Critique of "Columbus in the Classroom".
Bill Bigelow, a history teacher at Jefferson High School in Portland, Oregon, in "Columbus in the Classroom", argues that it is time to replace the legends that one might learn in school and in textbooks with a more accurate representation of the truth, and that people shouldn't just consider what they read to be true. Bigelow in one of his classes, tries to convey to his students that throughout their school lives they have been studying an idea, at the time, they thought was true, but might consider now that the story might have a different meaning after all the facts are known. Bigelow explains to his students that when learning about something, all facts about the subject you learned about should be known, so you could come up with your own understanding of the story. .
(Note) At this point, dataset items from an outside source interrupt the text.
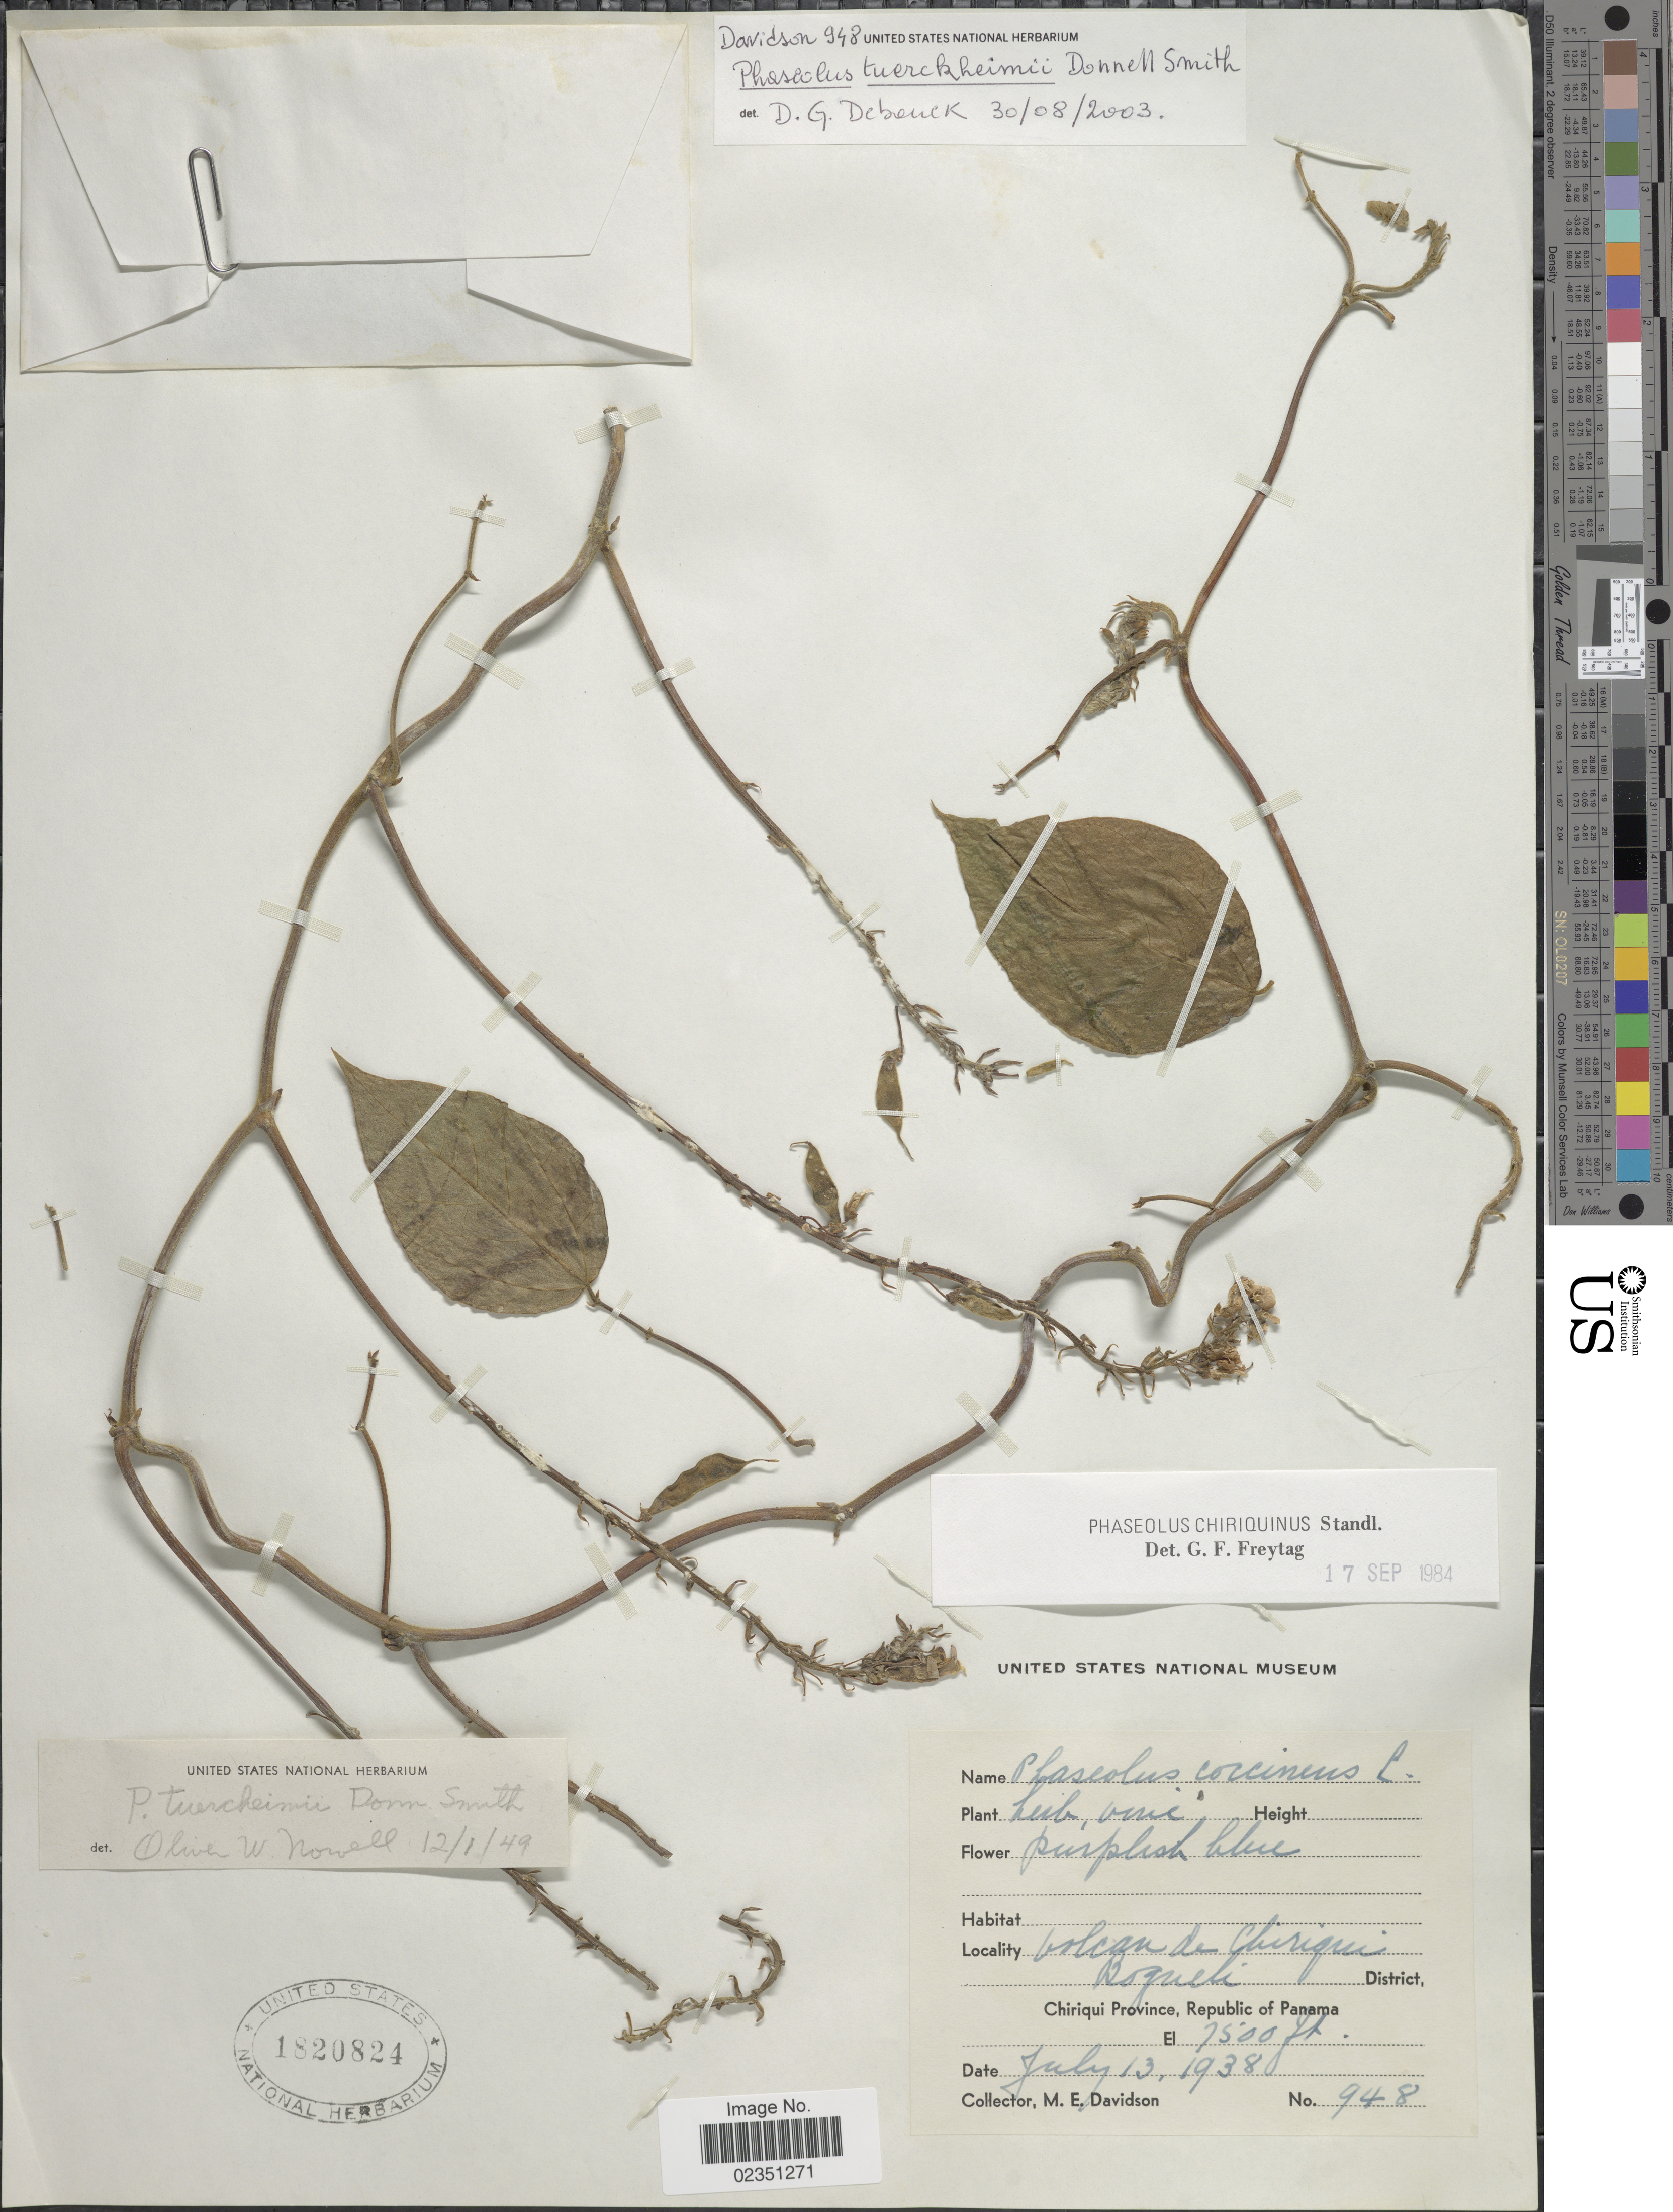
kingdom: Plantae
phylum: Tracheophyta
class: Magnoliopsida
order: Fabales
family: Fabaceae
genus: Phaseolus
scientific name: Phaseolus tuerckheimii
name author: Donn. Sm.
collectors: M. E. Davidson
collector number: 948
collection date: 1938-07-13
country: Panama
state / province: Chiriqui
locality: Volcan de Chiriqui. Bogueli District, Chiriqui Province, Republic of Panama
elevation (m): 2286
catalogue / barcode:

The article starts out with Bigelow giving an example of one of the activities that he did in class. With the person's permission, he claimed to his class that he had a purse and the belonging inside. Then he asked the class to prove that it was not his. The students gave many responses to the reason of it not being his, and then Bigelow brought a point of him discovering it. His students shrugged him off. Therefore, he responded," So, why do we say that Columbus discovered America". Bigelow goes onto explain to his class the flaws in what they learned in their early life.
Bigelow's main reason for arguing is a need to inform others about the things they did not learn about Columbus in the past. After the students in Bigelow's class learnt about Columbus negatively, the students and Bigelow perform a role-play that expresses Bigelow's views of Columbus. In this article, either the reader agrees with one side of the argument or the other. There is not a middle ground were the reader can agree with parts of the two different agreements.
Until the point that I learned, Christopher Columbus was attributed with many negative aspects I had a different view of him.